Crónicas para dormir (XII):
Pertença e traduções.

Não pertenço.
E não é por medo que me ausento.
É sempre por me ver na margem do mundo – esse hipotético declínio – onde o som chega abafado, as visões desfocadas e o tempo, vagaroso, nunca vem quando é suposto, atrasando o passo para me ver de longe – humores que não entendo ou partilho.
Tropeço em mim mesmo quando me deito, por vezes já deitado.
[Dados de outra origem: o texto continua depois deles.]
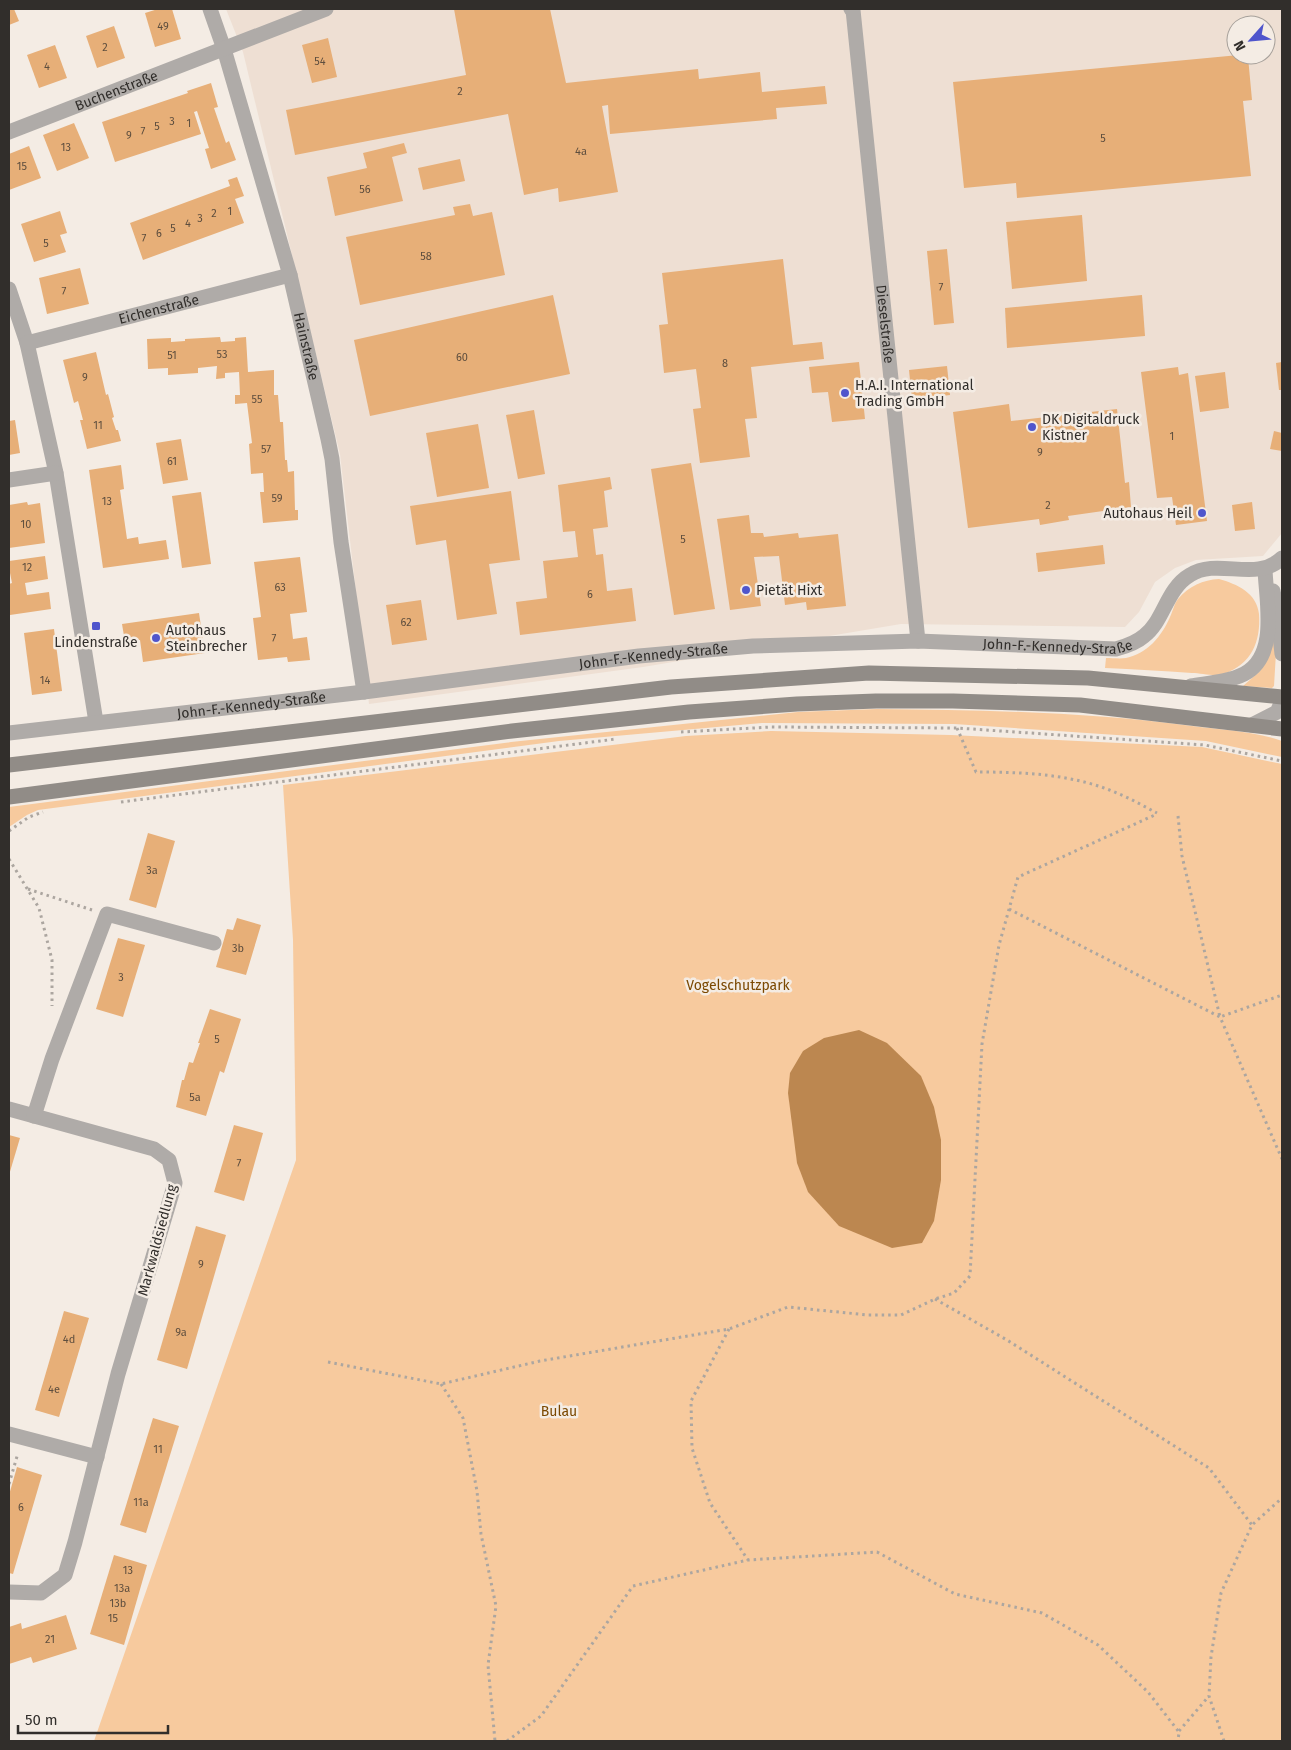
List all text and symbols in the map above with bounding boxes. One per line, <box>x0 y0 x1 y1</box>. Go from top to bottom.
north arrow <box>1226 15 1276 65</box>
house number: 49 <box>157 20 169 33</box>
text: N <box>1230 38 1250 54</box>
house number: 2 <box>102 41 108 54</box>
house number: 54 <box>314 55 326 68</box>
house number: 4 <box>44 60 50 73</box>
street label: Buchenstraße <box>73 67 160 115</box>
house number: 2 <box>457 85 463 98</box>
house number: 3 <box>169 115 175 128</box>
house number: 1 <box>187 117 191 130</box>
house number: 5 <box>154 120 160 133</box>
house number: 7 <box>141 125 146 138</box>
house number: 9 <box>126 129 132 142</box>
house number: 5 <box>1100 132 1106 145</box>
house number: 13 <box>61 141 71 154</box>
house number: 4a <box>575 145 587 158</box>
house number: 15 <box>17 160 28 173</box>
house number: 56 <box>359 183 371 196</box>
house number: 1 <box>228 205 232 218</box>
house number: 2 <box>211 207 217 220</box>
house number: 3 <box>197 212 203 225</box>
house number: 4 <box>185 217 191 230</box>
house number: 5 <box>170 222 176 235</box>
house number: 6 <box>156 227 162 240</box>
house number: 7 <box>142 232 147 245</box>
house number: 5 <box>43 237 49 250</box>
house number: 58 <box>420 250 432 263</box>
house number: 7 <box>939 281 944 294</box>
street label: Dieselstraße <box>872 284 897 364</box>
house number: 7 <box>62 285 67 298</box>
street label: Eichenstraße <box>117 291 201 328</box>
street label: Hainstraße <box>290 311 322 382</box>
house number: 53 <box>217 348 227 361</box>
house number: 51 <box>167 349 177 362</box>
house number: 60 <box>456 351 468 364</box>
house number: 8 <box>722 357 728 370</box>
house number: 9 <box>82 371 88 384</box>
place label: H.A.I. International Trading GmbH <box>855 377 974 410</box>
marker: H.A.I. International Trading GmbH <box>839 387 851 399</box>
house number: 55 <box>252 393 263 406</box>
place label: DK Digitaldruck Kistner <box>1042 411 1140 444</box>
house number: 11 <box>93 419 103 432</box>
marker: DK Digitaldruck Kistner <box>1026 421 1038 433</box>
house number: 1 <box>1170 430 1174 443</box>
house number: 57 <box>261 443 271 456</box>
house number: 9 <box>1037 446 1043 459</box>
house number: 61 <box>167 455 177 468</box>
house number: 59 <box>271 492 283 505</box>
house number: 13 <box>102 495 112 508</box>
house number: 2 <box>1045 499 1051 512</box>
place label: Autohaus Heil <box>1103 505 1192 522</box>
marker: Autohaus Heil <box>1196 507 1208 519</box>
house number: 10 <box>21 518 31 531</box>
house number: 5 <box>680 533 686 546</box>
house number: 12 <box>22 561 32 574</box>
house number: 63 <box>274 581 286 594</box>
place label: Pietät Hixt <box>756 582 823 599</box>
marker: Pietät Hixt <box>740 584 752 596</box>
house number: 6 <box>587 588 593 601</box>
house number: 62 <box>400 616 412 629</box>
marker: Lindenstraße <box>90 620 102 632</box>
place label: Autohaus Steinbrecher <box>166 622 248 655</box>
marker: Autohaus Steinbrecher <box>150 632 162 644</box>
house number: 7 <box>272 632 277 645</box>
place label: Lindenstraße <box>54 634 138 651</box>
street label: John-F.-Kennedy-Straße <box>982 636 1135 658</box>
street label: John-F.-Kennedy-Straße <box>578 640 729 673</box>
house number: 14 <box>40 674 50 687</box>
street label: John-F.-Kennedy-Straße <box>176 688 327 723</box>
house number: 3a <box>146 864 158 877</box>
house number: 3b <box>232 942 244 955</box>
house number: 3 <box>118 971 124 984</box>
park label: Vogelschutzpark <box>686 977 791 994</box>
house number: 5 <box>214 1033 220 1046</box>
house number: 5a <box>189 1091 201 1104</box>
house number: 7 <box>237 1157 242 1170</box>
street label: Markwaldsiedlung <box>134 1182 181 1298</box>
house number: 9 <box>198 1258 204 1271</box>
house number: 9a <box>175 1326 187 1339</box>
house number: 4d <box>63 1333 75 1346</box>
house number: 4e <box>48 1383 60 1396</box>
park label: Bulau <box>541 1403 577 1420</box>
house number: 11 <box>153 1443 163 1456</box>
house number: 11a <box>133 1496 149 1509</box>
house number: 6 <box>18 1501 24 1514</box>
house number: 13 <box>123 1564 133 1577</box>
house number: 13a <box>114 1582 130 1595</box>
house number: 13b <box>110 1597 126 1610</box>
house number: 15 <box>108 1612 119 1625</box>
house number: 21 <box>45 1633 55 1646</box>
scale bar <box>18 1702 168 1734</box>
text: 50 m <box>25 1711 58 1729</box>

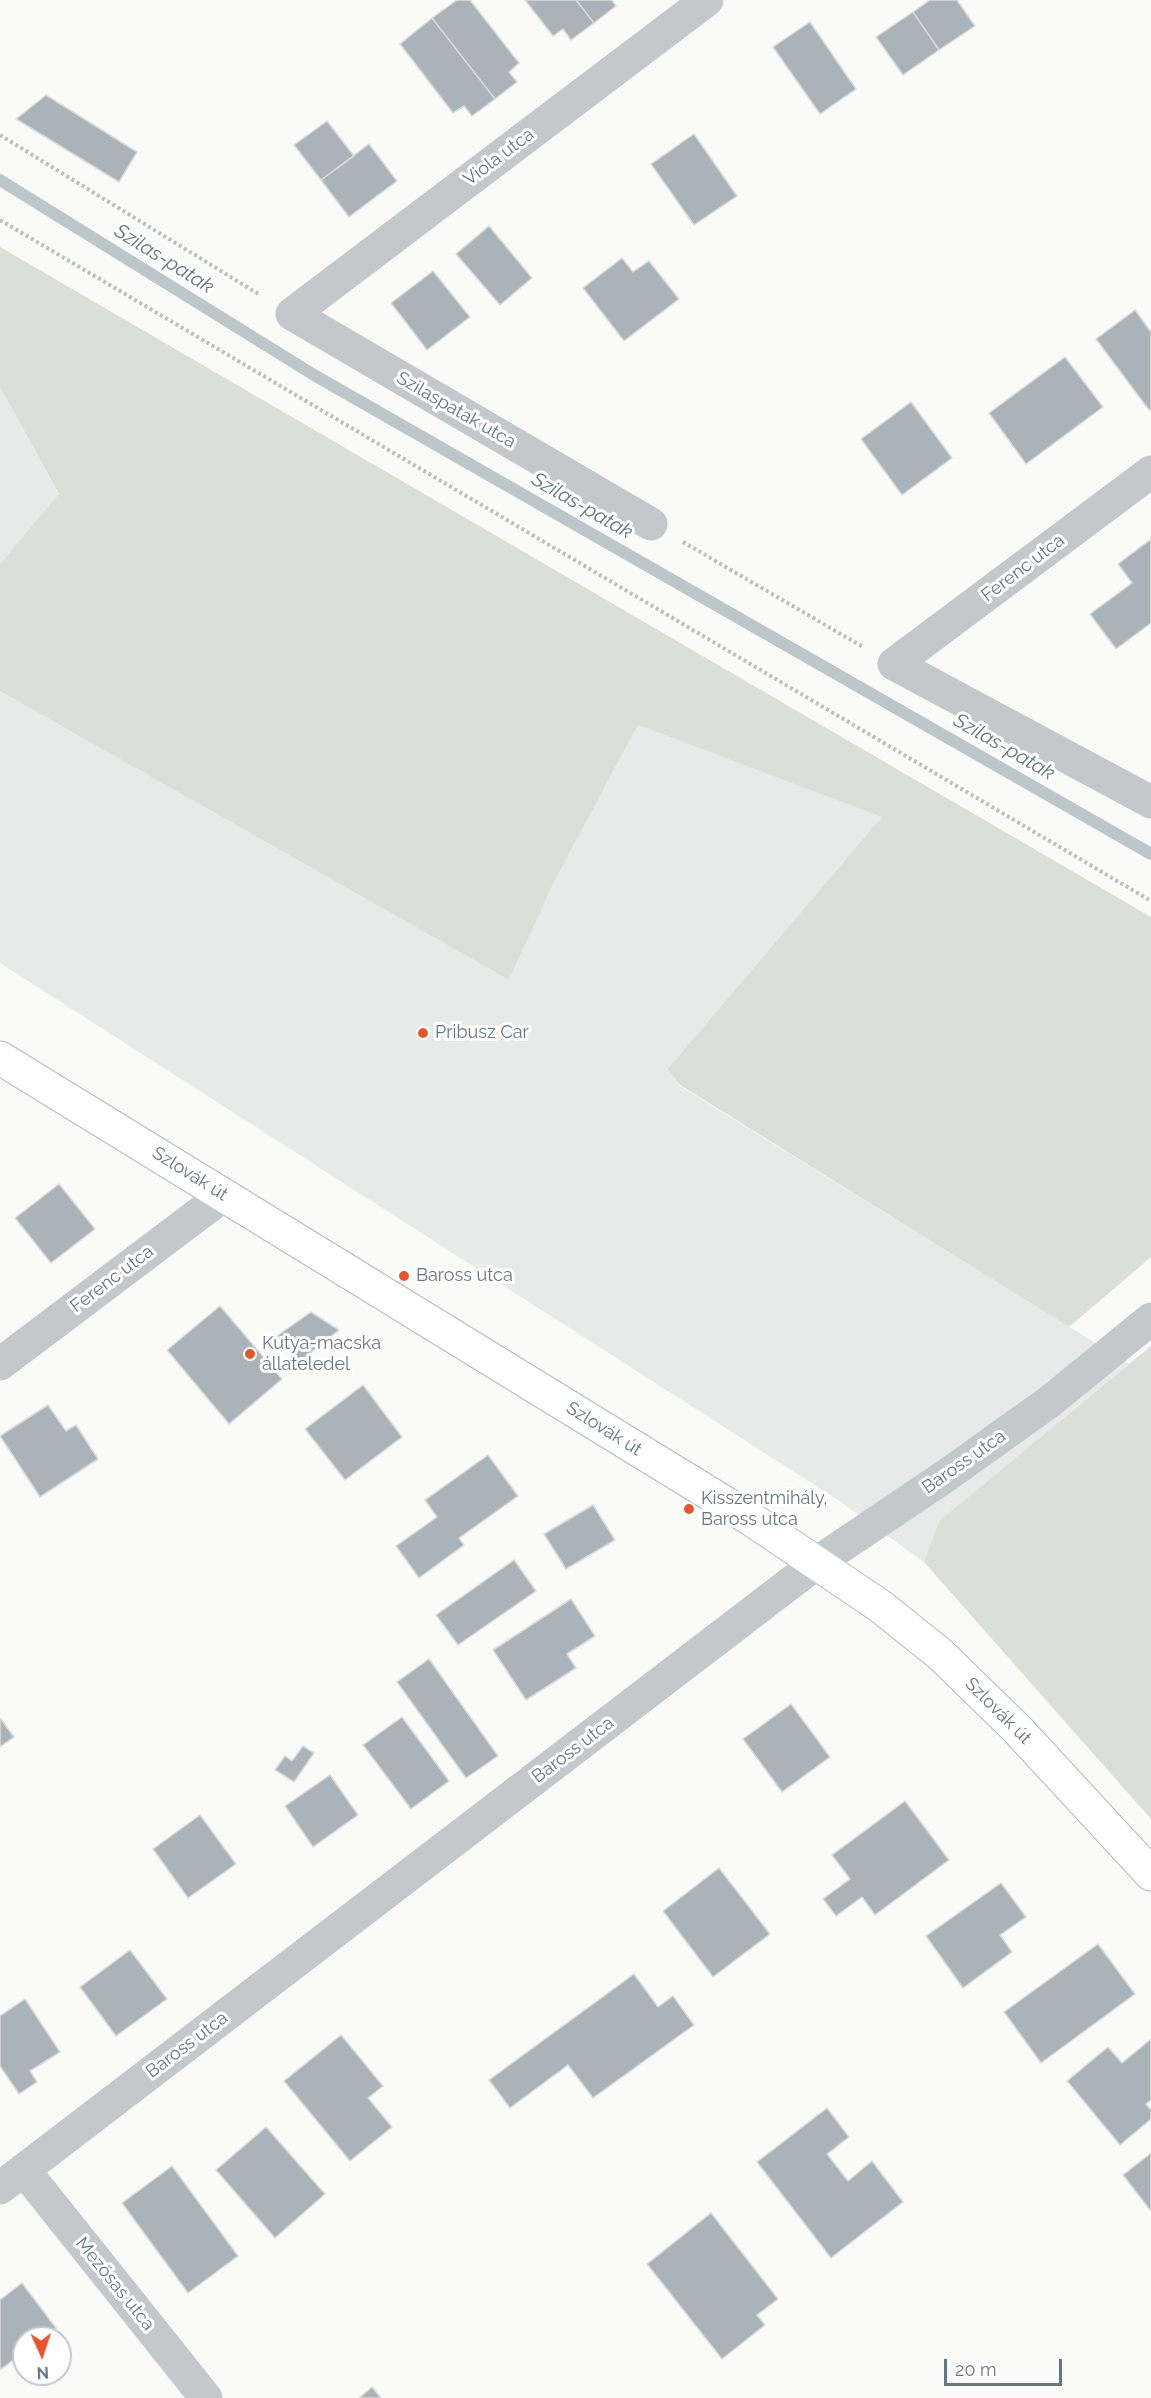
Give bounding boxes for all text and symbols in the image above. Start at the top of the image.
street label: Viola utca [460,124,538,190]
water label: Szilas-patak [110,219,218,299]
street label: Szilaspatak utca [393,367,519,453]
water label: Szilas-patak [527,467,637,545]
street label: Ferenc utca [977,530,1069,606]
water label: Szilas-patak [949,708,1059,786]
place label: Pribusz Car [435,1022,529,1044]
marker: Pribusz Car [416,1026,430,1040]
street label: Szlovák út [148,1142,232,1206]
street label: Ferenc utca [66,1241,158,1317]
place label: Baross utca [416,1265,513,1287]
marker: Baross utca [397,1269,411,1283]
place label: Kutya-macska állateledel [262,1333,381,1376]
marker: Kutya-macska állateledel [243,1347,257,1361]
street label: Szlovák út [562,1397,646,1461]
street label: Baross utca [918,1425,1010,1499]
place label: Kisszentmihály, Baross utca [701,1488,827,1530]
marker: Kisszentmihály, Baross utca [682,1502,696,1516]
street label: Szlovák út [960,1673,1036,1749]
street label: Baross utca [528,1712,618,1788]
street label: Baross utca [142,2007,232,2083]
street label: Mezősas utca [71,2233,159,2335]
north arrow [12,2326,72,2386]
scale bar [947,2347,1066,2385]
text: 20 m [955,2359,997,2380]
text: N [36,2363,49,2382]

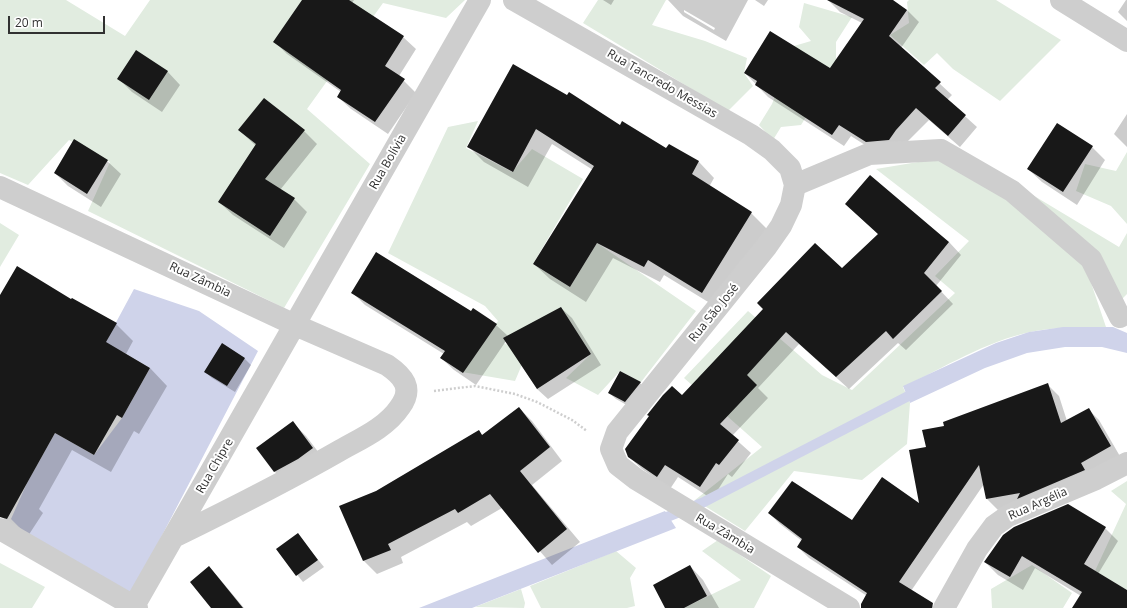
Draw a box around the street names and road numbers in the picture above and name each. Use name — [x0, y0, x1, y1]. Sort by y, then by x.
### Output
street label: Rua Tancredo Messias — [604, 47, 720, 121]
street label: Rua Bolívia — [366, 132, 410, 192]
street label: Rua Zâmbia — [167, 259, 233, 301]
street label: Rua São José — [686, 281, 742, 345]
street label: Rua Chipre — [193, 436, 237, 496]
street label: Rua Argélia — [1006, 485, 1070, 523]
street label: Rua Zâmbia — [693, 511, 757, 557]

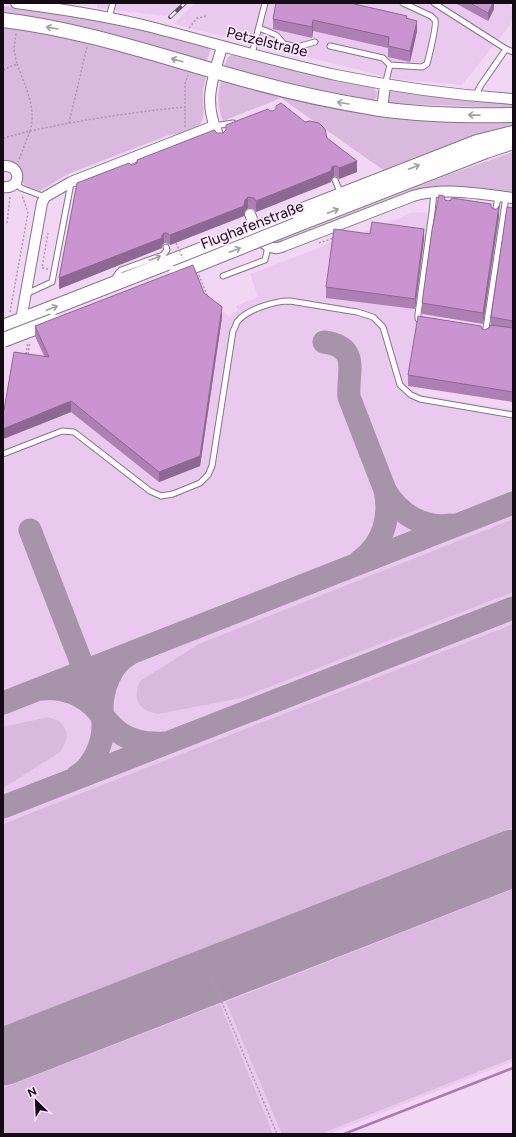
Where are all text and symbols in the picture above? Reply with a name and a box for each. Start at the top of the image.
one-way arrow [45,23,58,31]
street label: Petzelstraße [224,23,310,61]
one-way arrow [171,56,184,64]
one-way arrow [337,98,350,106]
one-way arrow [468,111,481,119]
one-way arrow [408,162,420,170]
street label: Flughafenstraße [198,197,306,253]
one-way arrow [326,207,338,215]
one-way arrow [229,245,241,253]
one-way arrow [148,253,160,261]
one-way arrow [46,304,58,312]
north arrow [16,1081,56,1121]
text: N [26,1085,39,1100]

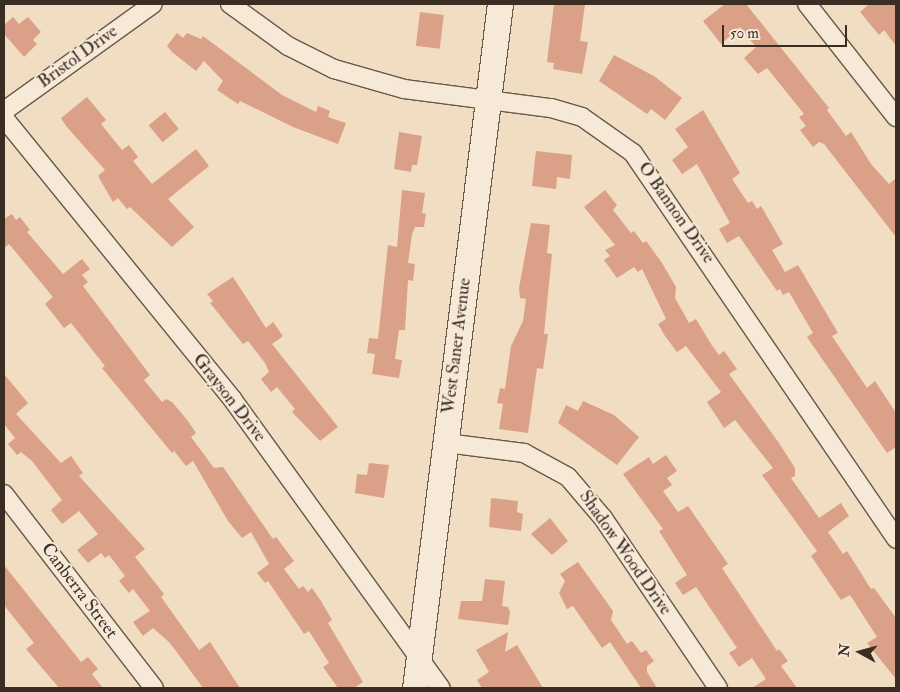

E no surrealismo de me ver cair, quando já estou caído, encontro uma urgência que me afaga o peito.
Breves acelerações.

Agarra-me.
A queda é longa, o chão é certo, mas é tão bom cair ciente que há mais do que os meus membros.
Se o mundo escurecesse, tornasse os meus olhos obsoletos, e as décadas corressem e eu esquecesse; ainda assim, não me vendo, saberia que sou, que existo, que algo há que se identifica a si mesmo, que se apresenta.
Talvez não se entenda, os significados dúbios das palavras.
Afinal, nada perdura o seu intuito, após gerações de traduções, de acrescentos e recuos.
Mas se eu existo sem luz, sem noção de existência; se eu existo num absoluto que é independente; então prende-me seguro.
Porque os dias cegam-nos mais do que a noite, e eu perco o meu centro, desregulo o meu cérebro, e se não me agarras, se não me manténs, cada parte de mim navegará pelo vento, indiferente entre si.
E é tão bom ser inteiro.
Solidão é o ciúme que exalta o divórcio.
Se és só, não és inteiro.

As noites, desconfio, não convivem com os monstros, não os convidam para dormir ocultando-os nas sombras.
Afinal, ao escrever estas palavras, não pondero em corpos desfigurados, nessas preguiças engenhosas, nesses temores recreativos;
São os desleixos que invoco, os sintéticos relvados que piso, sorridente, julgando pisar outros mais verdes, mais inssurectos.
É o estado de natureza que ganha peso em mim.
E quando dou por isso, quando a consciência se exterioriza, já o mundo que me rodeia se pinta, satisfeito, desses jeitos violentos.
Mas amanhã nasce o sol, amanhã a terra seca, o homem ergue o corpo e trabalha, e eu sei, num saber incongruente, que nada do que penso alguma vez se resumirá nas palavras que escrevo.